Saved data entries

○ ○ ○

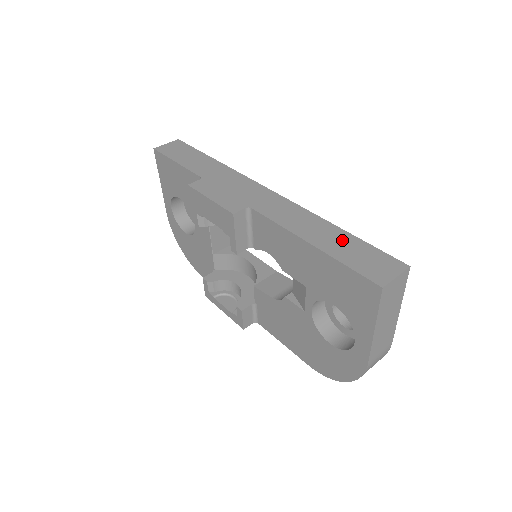
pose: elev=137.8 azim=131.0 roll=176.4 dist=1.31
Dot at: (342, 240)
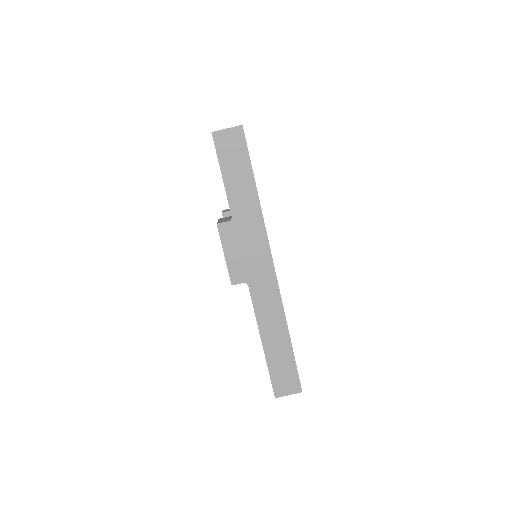
Dot at: (283, 352)
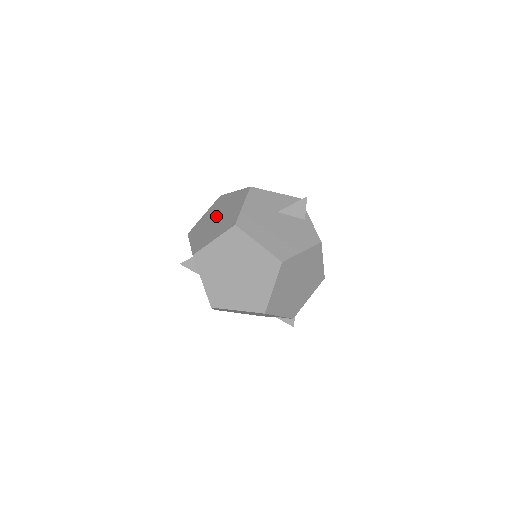
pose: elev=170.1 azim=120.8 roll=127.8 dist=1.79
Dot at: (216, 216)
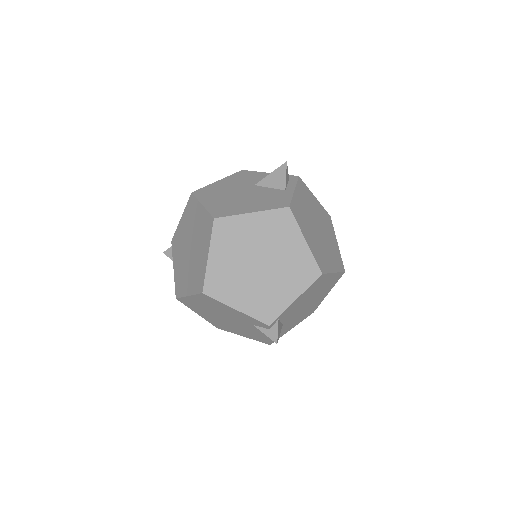
Dot at: occluded
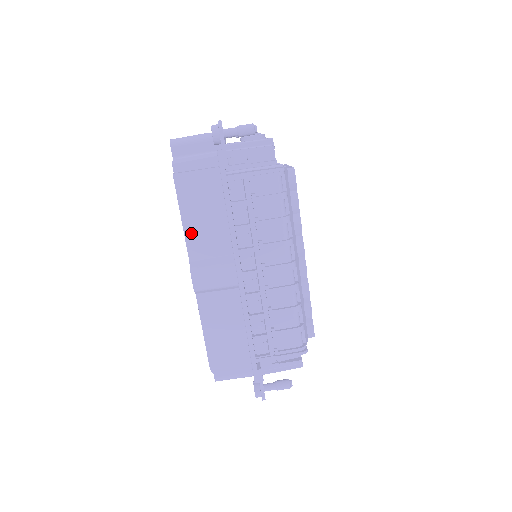
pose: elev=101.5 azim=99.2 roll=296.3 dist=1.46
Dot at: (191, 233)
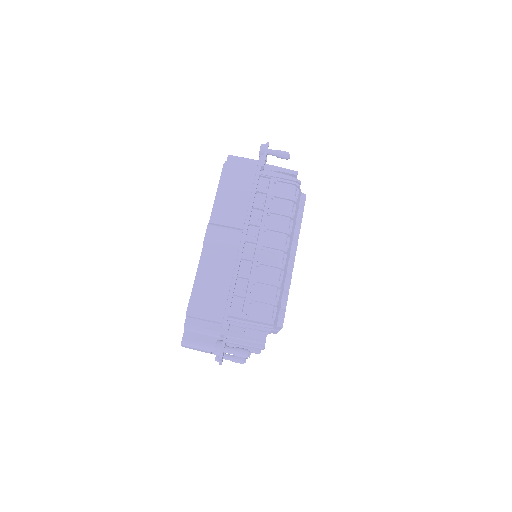
Dot at: (219, 204)
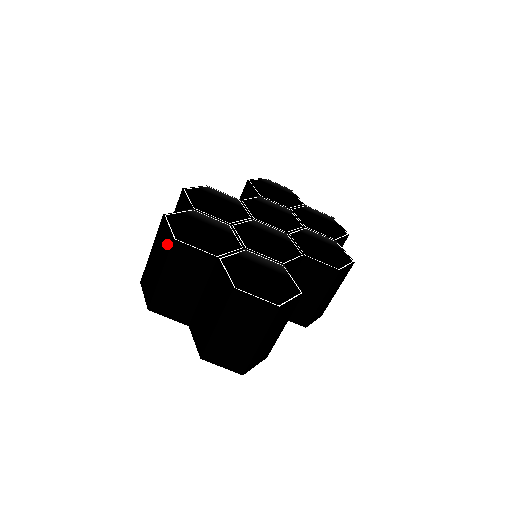
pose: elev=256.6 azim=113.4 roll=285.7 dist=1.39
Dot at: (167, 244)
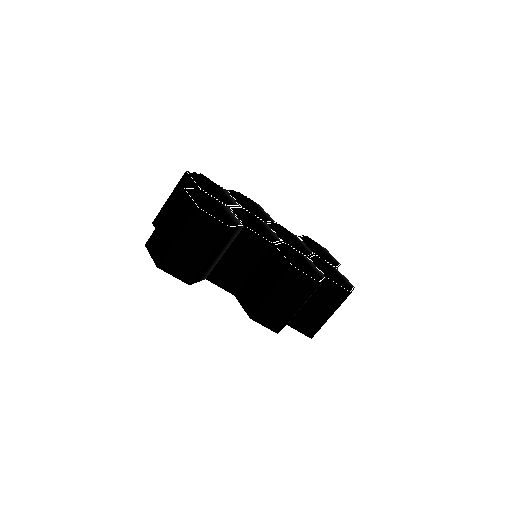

○ ○ ○

Job
Rewrite the lines starting with the one containing "pose: elev=256.6 azim=113.4" and running through the end of the records, swapping "dist" for "distance" and keeping everything else the same. Omit the pictures from your answer.

Problem solution
pose: elev=256.6 azim=113.4 roll=285.7 distance=1.39
Dot at: (167, 244)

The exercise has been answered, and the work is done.